A primeira psicóloga a chegar a Bucha. Após o trauma, habitantes fazem tudo para se reerguer

 


Quando Nataliia Zaretska chegou à cidade, Bucha tinha acabado de se libertar da ocupação russa e cerca de 3700 pessoas precisavam de ajuda especializada urgente. A TSF falou com a psicóloga sobre o processo de recuperação.

A psicóloga militar que se mantém na cidade, nos arredores de Kiev, fala nos cidadãos com orgulho, diz que eles são lutadores que fizeram tudo o que era possível para sobreviverem e agora tudo fazem para se reconstruírem. Nataliia Zaretska diz que quando chegou a Bucha, em abril, as pessoas estavam numa situação horrível. "Tinham de desempenhar tarefas muito duras e sensíveis.
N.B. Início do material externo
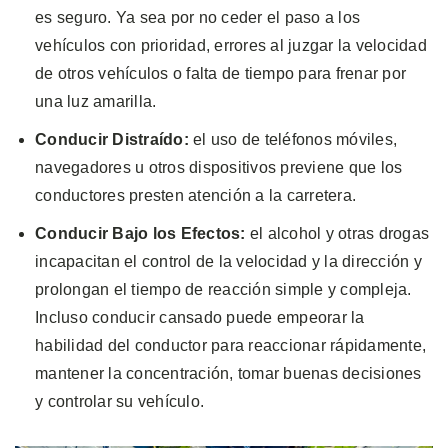
es seguro. Ya sea por no ceder el paso a los
vehículos con prioridad, errores al juzgar la velocidad
de otros vehículos o falta de tiempo para frenar por
una luz amarilla.
Conducir Distraído:
el uso de teléfonos móviles,
navegadores u otros dispositivos previene que los
conductores presten atención a la carretera.
Conducir
Bajo los Efectos:
el alcohol y otras drogas
incapacitan el control de la velocidad y la dirección y
prolongan el tiempo de reacción simple y compleja.
Incluso conducir cansado puede empeorar la
habilidad del conductor para reaccionar rápidamente,
mantener la concentración, tomar buenas decisiones
y controlar su vehículo.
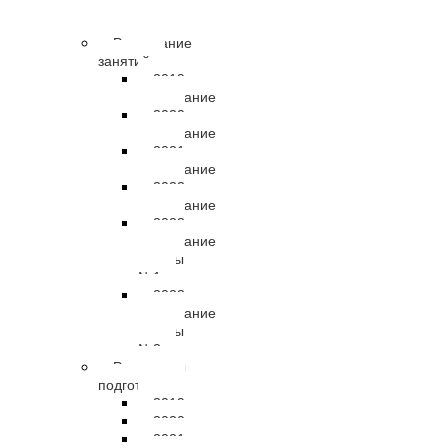
правовые
документы
Расписание
занятий
2019
расписание
2020
расписание
2021
расписание
2022
расписание
2023
расписание
группы
№1
2023
расписание
группы
№2
Результаты
подготовки
2019
2020
2021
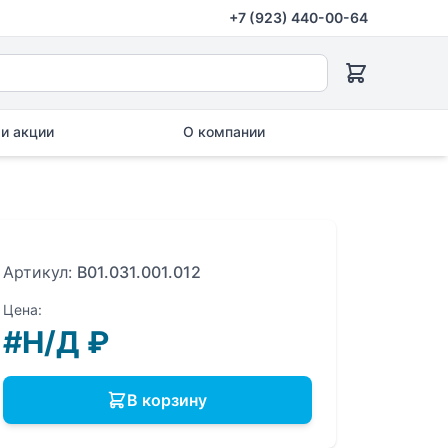
+7 (923) 440-00-64
и акции
О компании
Артикул:
B01.031.001.012
Цена:
#Н/Д
₽
В корзину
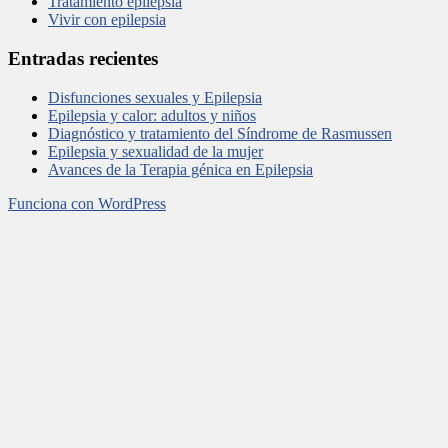
Tratamiento epilepsia
Vivir con epilepsia
Entradas recientes
Disfunciones sexuales y Epilepsia
Epilepsia y calor: adultos y niños
Diagnóstico y tratamiento del Síndrome de Rasmussen
Epilepsia y sexualidad de la mujer
Avances de la Terapia génica en Epilepsia
Funciona con WordPress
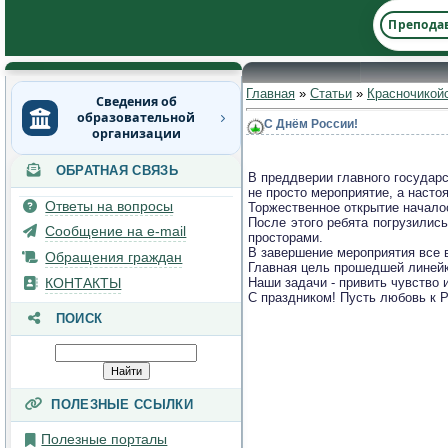
Препода
Главная
»
Статьи
»
Красночикой
Сведения об
образовательной
С Днём России!
организации
ОБРАТНАЯ СВЯЗЬ
Основные сведения
В преддверии главного государ
не просто мероприятие, а насто
Ответы на вопросы
Торжественное открытие началос
Структура и органы
После этого ребята погрузились
управления
Сообщение на e-mail
просторами.
образовательной
В завершение мероприятия все 
Обращения граждан
организацией
Главная цель прошедшей линейки
КОНТАКТЫ
Наши задачи - привить чувство и
С праздником! Пусть любовь к Р
Документы
ПОИСК
Образование
Руководство
ПОЛЕЗНЫЕ ССЫЛКИ
Педагогический состав
Полезные порталы
Материально-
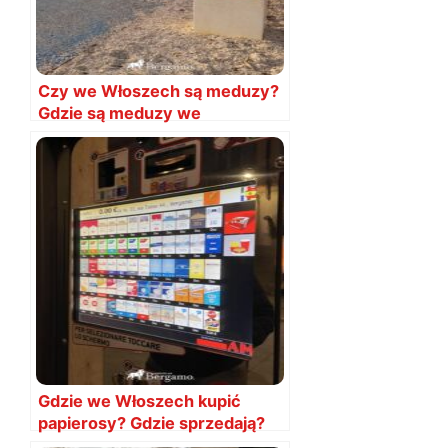
Czy we Włoszech są meduzy?
Gdzie są meduzy we
Włoszech?
Gdzie we Włoszech kupić
papierosy? Gdzie sprzedają?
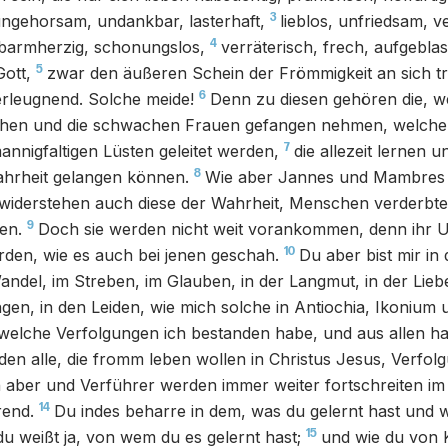
3
ungehorsam, undankbar, lasterhaft,
lieblos, unfriedsam, 
4
barmherzig, schonungslos,
verräterisch, frech, aufgeblas
5
Gott,
zwar den äußeren Schein der Frömmigkeit an sich tr
6
erleugnend. Solche meide!
Denn zu diesen gehören die, we
chen und die schwachen Frauen gefangen nehmen, welche
7
nnigfaltigen Lüsten geleitet werden,
die allezeit lernen u
8
ahrheit gelangen können.
Wie aber Jannes und Mambres
 widerstehen auch diese der Wahrheit, Menschen verderbte
9
en.
Doch sie werden nicht weit vorankommen, denn ihr 
10
rden, wie es auch bei jenen geschah.
Du aber bist mir in
andel, im Streben, im Glauben, in der Langmut, in der Liebe
gen, in den Leiden, wie mich solche in Antiochia, Ikonium 
welche Verfolgungen ich bestanden habe, und aus allen ha
en alle, die fromm leben wollen in Christus Jesus, Verfolg
ber und Verführer werden immer weiter fortschreiten im 
14
rend.
Du indes beharre in dem, was du gelernt hast und w
15
du weißt ja, von wem du es gelernt hast;
und wie du von K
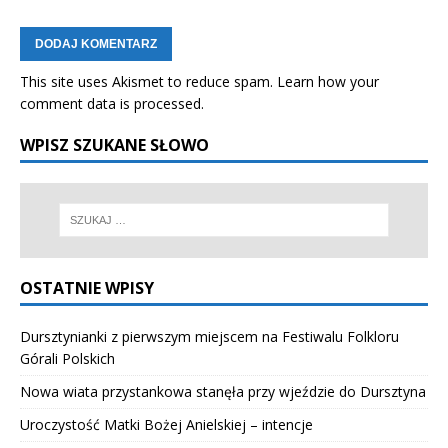
This site uses Akismet to reduce spam.
Learn how your
comment data is processed.
WPISZ SZUKANE SŁOWO
OSTATNIE WPISY
Dursztynianki z pierwszym miejscem na Festiwalu Folkloru
Górali Polskich
Nowa wiata przystankowa stanęła przy wjeździe do Dursztyna
Uroczystość Matki Bożej Anielskiej – intencje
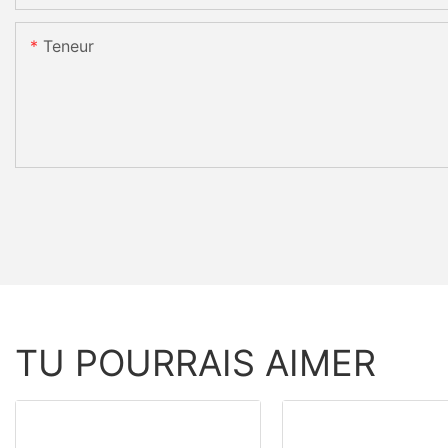
Teneur
TU POURRAIS AIMER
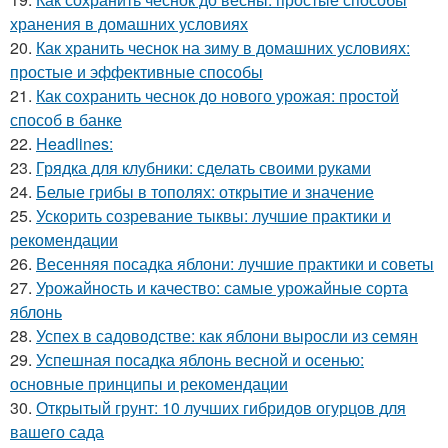
хранения в домашних условиях
20.
Как хранить чеснок на зиму в домашних условиях:
простые и эффективные способы
21.
Как сохранить чеснок до нового урожая: простой
способ в банке
22.
Headlines:
23.
Грядка для клубники: сделать своими руками
24.
Белые грибы в тополях: открытие и значение
25.
Ускорить созревание тыквы: лучшие практики и
рекомендации
26.
Весенняя посадка яблони: лучшие практики и советы
27.
Урожайность и качество: самые урожайные сорта
яблонь
28.
Успех в садоводстве: как яблони выросли из семян
29.
Успешная посадка яблонь весной и осенью:
основные принципы и рекомендации
30.
Открытый грунт: 10 лучших гибридов огурцов для
вашего сада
Tinham, por exemplo, de encontrar os corpos de quem foi assassinado e identificá-los ou escavar o local onde um irmão estava enterrado. Os que foram mortos eram vizinhos, eram familiares, e por isso foi muito traumatizante, mas também muito importante para eles," explicou à TSF.
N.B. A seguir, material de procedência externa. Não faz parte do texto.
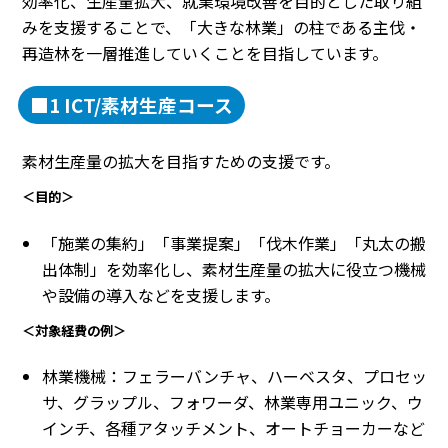
効率化、生産量拡大、就業環境改善を目的とした取り組
みを支援することで、「大きな林業」の柱である主伐・
再造林を一層推進していくことを目指しています。
■1 ICT/素材生産コース
素材生産量の拡大を目指すための支援です。
＜目的＞
「施業の集約」「事業提案」「伐木作業」「丸太の搬
出体制」を効率化し、素材生産量の拡大に役立つ機械
や設備の導入などを支援します。
＜対象経費の例＞
林業機械：フェラーバンチャ、ハーベスタ、プロセッ
サ、グラップル、フォワーダ、林業専用ユニック、ウ
インチ、各種アタッチメント、オートチョーカーなど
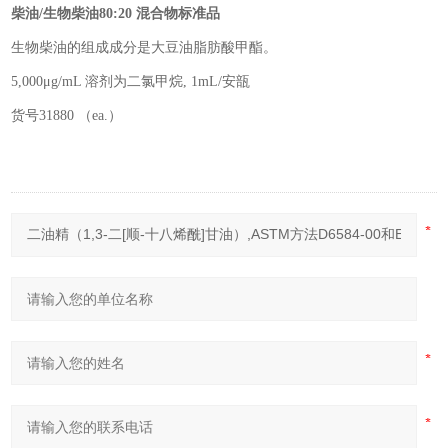
柴油
/
生物柴油
80:20
混合物标准品
生物柴油的组成成分是大豆油脂肪酸甲酯。
5,000μg/mL 溶剂为二氯甲烷, 1mL/安瓿
货号31880 （ea.）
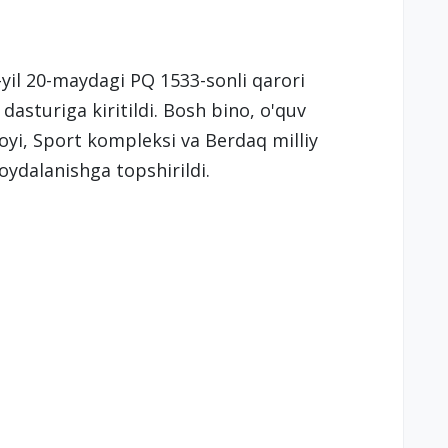
yil 20-maydagi PQ 1533-sonli qarori
dasturiga kiritildi. Bosh bino, o'quv
royi, Sport kompleksi va Berdaq milliy
foydalanishga topshirildi.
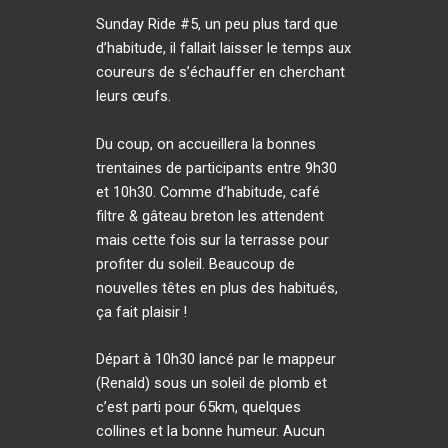
Sunday Ride #5, un peu plus tard que
d’habitude, il fallait laisser le temps aux
coureurs de s’échauffer en cherchant
leurs œufs.
Du coup, on accueillera la bonnes
trentaines de participants entre 9h30
et 10h30. Comme d’habitude, café
filtre & gâteau breton les attendent
mais cette fois sur la terrasse pour
profiter du soleil. Beaucoup de
nouvelles têtes en plus des habitués,
ça fait plaisir !
Départ à 10h30 lancé par le mappeur
(Renald) sous un soleil de plomb et
c’est parti pour 65km, quelques
collines et la bonne humeur. Aucun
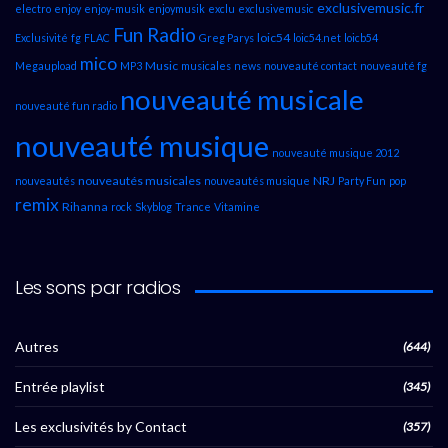
exclusivemusic.fr
electro
enjoy
enjoy-musik
enjoymusik
exclu
exclusivemusic
Fun Radio
loic54
Exclusivité
fg
FLAC
Greg Parys
loic54.net
loicb54
mico
Music
Megaupload
MP3
musicales
news
nouveauté contact
nouveauté fg
nouveauté musicale
nouveauté fun radio
nouveauté musique
nouveauté musique 2012
nouveautés musicales
NRJ
nouveautés
nouveautés musique
Party Fun
pop
remix
Rihanna
rock
Skyblog
Trance
Vitamine
Les sons par radios
Autres
(644)
Entrée playlist
(345)
Les exclusivités by Contact
(357)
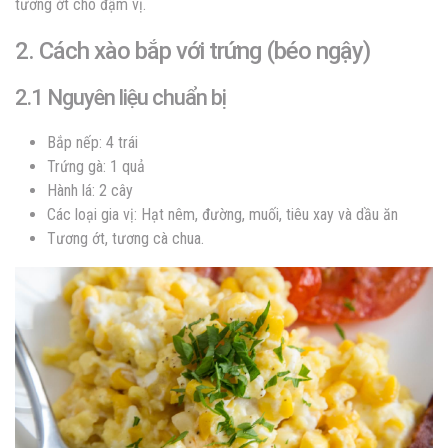
tương ớt cho đậm vị.
2. Cách xào bắp với trứng (béo ngậy)
2.1 Nguyên liệu chuẩn bị
Bắp nếp: 4 trái
Trứng gà: 1 quả
Hành lá: 2 cây
Các loại gia vị: Hạt nêm, đường, muối, tiêu xay và dầu ăn
Tương ớt, tương cà chua.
A psicóloga de 47 anos diz que enfrentar a realidade é essencial no processo de cura e quem ficou em Bucha foi obrigado a isso mesmo. "Foi duro, mas ajudou-os a passar o processo de descompressão porque o que é importante neste procedimento é ter a possibilidade de o fazer passo a passo. Pela minha experiência, os casos mais graves são aqueles em que, depois de terem vivido uma ocupação muito dura, as pessoas são levadas para a segurança de outro país. Vai ser muito difícil adaptarem-se à nova realidade e afastarem-se da experiência que viveram. Aqui em Bucha as pessoas tiveram de realizar os trabalhos difíceis, mas isso deu-lhes a possibilidade de aceitarem a realidade e converterem o trauma em recursos internos."

O processo de descompressão, de que fala Zaretska, prevê um regresso a um estado mais relaxado depois de um período de stress intenso e pressão psicológica. Falar do que viveram foi muito importante para a maioria das pessoas, mas os cidadãos de Bucha tinham também perguntas que queriam ver respondidas.

A técnica explica que os habitantes "precisavam de perguntar e de ter respostas. Uma das perguntas essenciais era a de como é que os humanos podem fazer algo tão desumano. Referiam-se aos soldados russos. Estavam chocados pela forma como uma pessoa podia agir de forma tão desumana como eles tinham assistido em Bucha".

Durante estes meses tem tentado encontrar respostas para as interrogações dos habitantes de Bucha, mas não tem sido fácil. "Não tenho dúvidas de que usam as detenções e a ocupação como instrumentos para espalhar o medo. Na cabeça deles, matar, deter, torturar é muito útil para se protegerem e controlarem."

Nataliia Zaretska esclarece que os ucranianos sempre se viram como um povo irmão dos russos. Com a ocupação, perceberam que afinal não têm os mesmos princípios, o mesmo sistema de valores ou o entendimento do que é importante na vida e isso surpreendeu-os.

A psicóloga diz notar uma grande melhoria nas pessoas, mas não esconde que têm ainda medo que os russos possam regressar. Esse é um dos grandes desafios dos técnicos, fazer com que as pessoas se sintam protegidas num momento em que não existem lugares seguros na Ucrânia.

Outro desafio é fazer com que as pessoas se sintam bem nas próprias casas onde passaram momentos tão difíceis. Nataliia Zaretska diz que tenta mostrar-lhes os mecanismos internos que usaram para sobreviver e isso dá-lhes mais confiança e permite-lhes olharem para a casa como o local onde foram mais fortes que os russos.

A psicóloga que foi para Bucha cuidar dos vivos diz que o apoio psicológico vai prolongar-se, pelo menos, durante mais dois anos.

Bucha esteve, durante um mês, ocupada pelos militares russos e, só quando saíram, o mundo foi confrontado com o que tinha acontecido. A cidade, na região de Kiev, foi o cenário de alguns dos piores crimes que marcam a invasão da Ucrânia. Execuções sumárias, torturas, violações e massacres foram alguns dos crimes que estão agora a ser investigados pela comunidade internacional.